===== 抜粋
- トップ
- 科学技術・大学ニュース
- 記事詳細
[ 科学技術・大学 ]
(2017/10/25 05:00)
産業技術総合研究所工学計測標準研究部門の藤井賢一首席研究員らは24日、シリコン単結晶の球を原子一つ一つのレベルで高精密に計測し、質量を再定義する値を決定することに成功したと発表した。この値が国際単位系(SI)に反映される。早ければ2018年の国際度量衡総会(CGPM)で再定義が可決され、19年に施行される。キログラムの定義改定は約130年ぶりとなる。
現在は世界で唯一の国際キログラム原器に依存している。しかし長期的に汚染などで質量が変わるため、CGPMでは将来、原器を廃止して、基礎物理定数の一種「プランク定数」に基づいた値にキログラムを再定義するように決議していた。
産総研では、質量を精密に求めるために1キログラムシリコン単結晶球の体積を精密に測定。直径94ミリメートルの球を0・6ナノメートル(ナノは10億分の1)の精度で計った。これは原子と原子の間の距離に相当する。
重さと体積とシリコンの格子定数などを組み合わせ、プランク定数を算出した。精度は1億分の2・4。同様に算出されたカナダなどの八つのプランク定数を加味して、国際科学会議の委員会が高精度プランク定数を決めた。
質量標準が原器から基礎物理定数に変わると、計測技術があれば誰でも質量標準を設定できるようになる。
==========
===== 元データ
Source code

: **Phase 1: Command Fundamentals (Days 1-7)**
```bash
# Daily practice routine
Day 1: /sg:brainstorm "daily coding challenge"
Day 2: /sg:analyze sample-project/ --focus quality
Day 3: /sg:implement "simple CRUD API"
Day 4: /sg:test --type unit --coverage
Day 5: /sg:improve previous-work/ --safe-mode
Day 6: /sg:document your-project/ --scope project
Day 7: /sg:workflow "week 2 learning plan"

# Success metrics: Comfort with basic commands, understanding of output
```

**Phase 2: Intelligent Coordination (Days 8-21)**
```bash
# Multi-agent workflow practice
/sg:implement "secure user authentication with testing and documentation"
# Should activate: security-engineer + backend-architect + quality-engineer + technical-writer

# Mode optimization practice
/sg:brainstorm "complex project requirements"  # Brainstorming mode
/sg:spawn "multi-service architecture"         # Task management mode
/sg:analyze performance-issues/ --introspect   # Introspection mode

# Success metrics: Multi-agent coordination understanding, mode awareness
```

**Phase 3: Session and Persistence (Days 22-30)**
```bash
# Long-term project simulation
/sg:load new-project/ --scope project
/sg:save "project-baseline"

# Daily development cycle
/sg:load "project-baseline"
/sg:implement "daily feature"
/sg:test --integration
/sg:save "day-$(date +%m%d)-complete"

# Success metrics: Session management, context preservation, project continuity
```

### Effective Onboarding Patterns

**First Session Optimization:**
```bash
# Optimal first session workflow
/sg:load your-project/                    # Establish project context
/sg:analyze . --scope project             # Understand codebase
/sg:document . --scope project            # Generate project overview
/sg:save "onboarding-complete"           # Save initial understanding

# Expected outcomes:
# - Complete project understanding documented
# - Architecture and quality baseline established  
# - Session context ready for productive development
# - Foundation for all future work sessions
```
==========
» 課題の要件
上のキログラム再定義の記事で「産総研では、質量を精密に求めるために」で始まる段落を、主な事実を残したまま箇条書きに書き直してください。

» あなたの解答
- 産総研は、質量を精密に求めるため、1キログラムのシリコン単結晶球の体積を精密に測定した。
- 直径94ミリメートルの球を0・6ナノメートルの精度で計った。
- この精度は原子と原子の間の距離に相当する。